begin QUOTED PASSAGE
Data Extraction for Meta-Analysis Skill

Data Extraction for Meta-Analysis

This skill teaches how to extract, convert, and prepare study data for meta-analysis.

Overview

Before running a meta-analysis, you need to extract effect sizes and their variances from each study. Studies report results in different formats, requiring conversion to a common metric.

When to Use This Skill

Activate this skill when users:

Have study data in different formats
Need to calculate effect sizes from raw data
Ask about converting between effect size types
Have missing standard deviations or standard errors
Need to extract data from figures or tables

Data Requirements

Minimum Data Needed

| Outcome Type | Required Data | |--------------|---------------| | Binary | Events and totals for each group, OR 2x2 table | | Continuous | Means, SDs, and sample sizes for each group | | Correlation | Correlation coefficient (r) and sample size | | Pre-calculated | Effect size and SE (or CI or variance) |

Effect Size Calculations

Binary Outcomes

From 2x2 Table

              Treatment    Control
Event            a           b
No Event         c           d
Total           n1          n2

Odds Ratio:

OR = (a/c) / (b/d) = (a*d) / (b*c)
log_OR = log(OR)
SE_log_OR = sqrt(1/a + 1/b + 1/c + 1/d)

Risk Ratio:

RR = (a/n1) / (b/n2)
log_RR = log(RR)
SE_log_RR = sqrt(1/a - 1/n1 + 1/b - 1/n2)

Risk Difference:

RD = (a/n1) - (b/n2)
SE_RD = sqrt((a*c/n1^3) + (b*d/n2^3))

Continuous Outcomes

Standardized Mean Difference (SMD/Hedges' g)

# Pooled SD
s_pooled = sqrt(((n1-1)*sd1^2 + (n2-1)*sd2^2) / (n1+n2-2))
end QUOTED PASSAGE
begin COLLECTED DATA
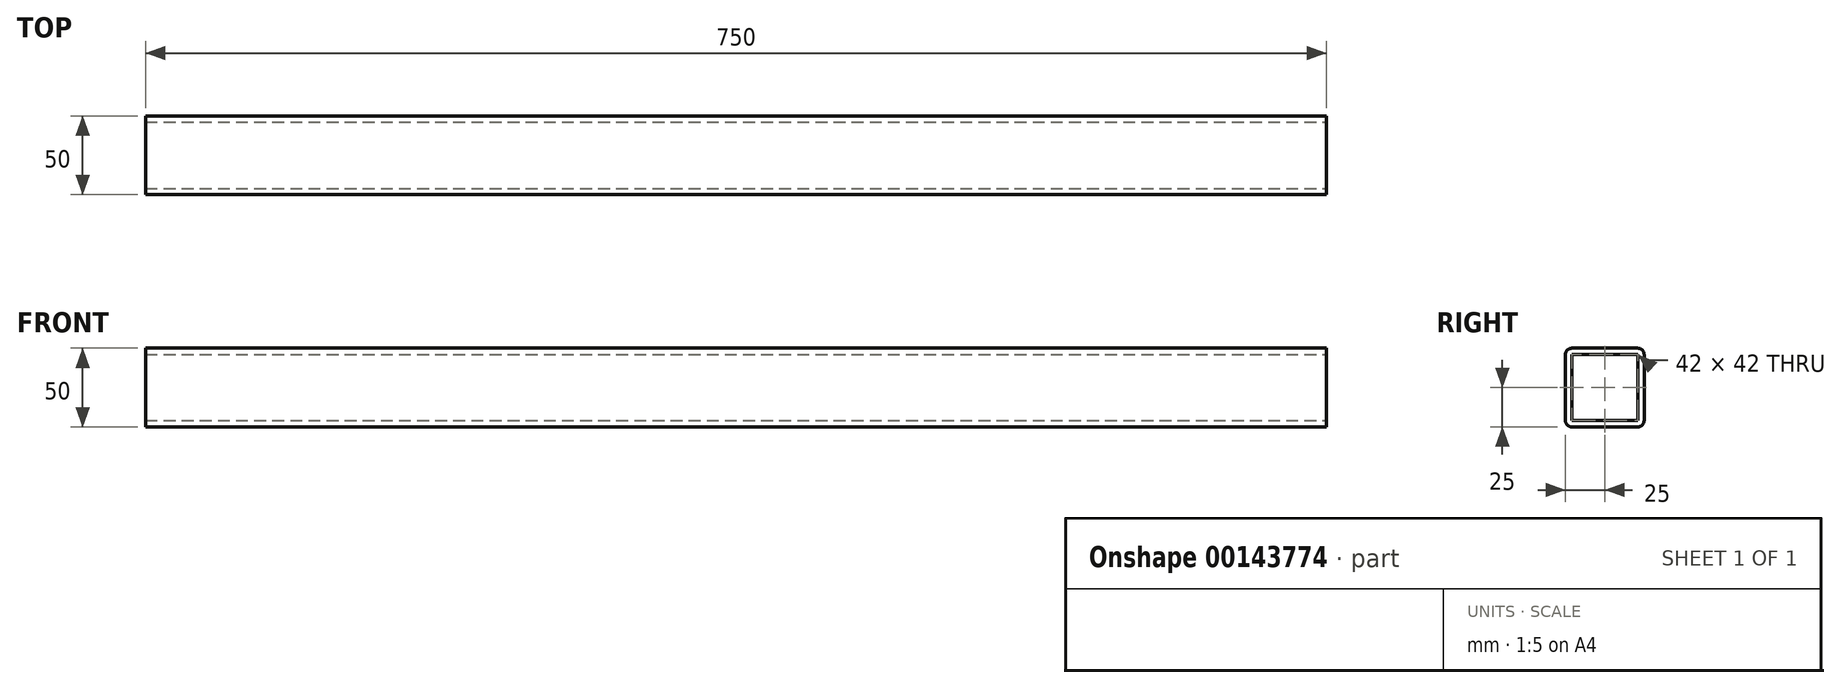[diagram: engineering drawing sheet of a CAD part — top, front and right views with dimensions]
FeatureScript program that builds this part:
end COLLECTED DATA
**JOB 1**
In the meta-analysis data extraction guide, reproduce the passage that opens with the words "Binary Outcomes" and closes with "log_OR = log(OR)", switching "Treatment" to "Intervention".
**JOB 2**
Pick up the meta-analysis data extraction guide after its final line and continue it.
The material has no connection to the meta-analysis data extraction guide.

**EXPECTED OUTPUT 1**
Binary Outcomes

From 2x2 Table

              Intervention    Control
Event            a           b
No Event         c           d
Total           n1          n2

Odds Ratio:

OR = (a/c) / (b/d) = (a*d) / (b*c)
log_OR = log(OR)

**EXPECTED OUTPUT 2**
# Cohen's d
d = (mean1 - mean2) / s_pooled

# Hedges' g (bias-corrected)
J = 1 - (3 / (4*(n1+n2-2) - 1))
g = J * d

# Variance
var_g = (n1+n2)/(n1*n2) + g^2/(2*(n1+n2))

Mean Difference (MD)

MD = mean1 - mean2
SE_MD = sqrt(sd1^2/n1 + sd2^2/n2)

R Code for Effect Size Calculation

Using escalc() Function

library(metafor)

# Binary outcomes - Odds Ratio
dat_binary <- escalc(measure = "OR",
                     ai = events_treat, bi = nonevents_treat,
                     ci = events_ctrl, di = nonevents_ctrl,
                     data = mydata)

# Binary outcomes - Risk Ratio
dat_rr <- escalc(measure = "RR",
                 ai = events_treat, bi = nonevents_treat,
                 ci = events_ctrl, di = nonevents_ctrl,
                 data = mydata)

# Continuous outcomes - SMD (Hedges' g)
dat_smd <- escalc(measure = "SMD",
                  m1i = mean_treat, sd1i = sd_treat, n1i = n_treat,
                  m2i = mean_ctrl, sd2i = sd_ctrl, n2i = n_ctrl,
                  data = mydata)

# Continuous outcomes - Mean Difference
dat_md <- escalc(measure = "MD",
                 m1i = mean_treat, sd1i = sd_treat, n1i = n_treat,
                 m2i = mean_ctrl, sd2i = sd_ctrl, n2i = n_ctrl,
                 data = mydata)

# Correlations
dat_cor <- escalc(measure = "ZCOR",  # Fisher's z
                  ri = correlation, ni = sample_size,
                  data = mydata)

From Pre-calculated Statistics

# From OR and 95% CI
log_or <- log(OR)
se_log_or <- (log(CI_upper) - log(CI_lower)) / (2 * 1.96)

# From SMD and 95% CI
se_smd <- (CI_upper - CI_lower) / (2 * 1.96)

# From p-value and sample size (approximate)
# For t-test
t_value <- qt(1 - p_value/2, df = n1 + n2 - 2)
d <- t_value * sqrt(1/n1 + 1/n2)

Handling Missing Data

Missing SDs

Option 1: Impute from other studies

# Use median SD from studies that report it
median_sd <- median(dat$sd, na.rm = TRUE)
dat$sd[is.na(dat$sd)] <- median_sd

Option 2: Calculate from CI or SE

# From 95% CI for mean
SD = sqrt(n) * (CI_upper - CI_lower) / (2 * 1.96)

# From SE
SD = SE * sqrt(n)

Option 3: Calculate from IQR (for skewed data)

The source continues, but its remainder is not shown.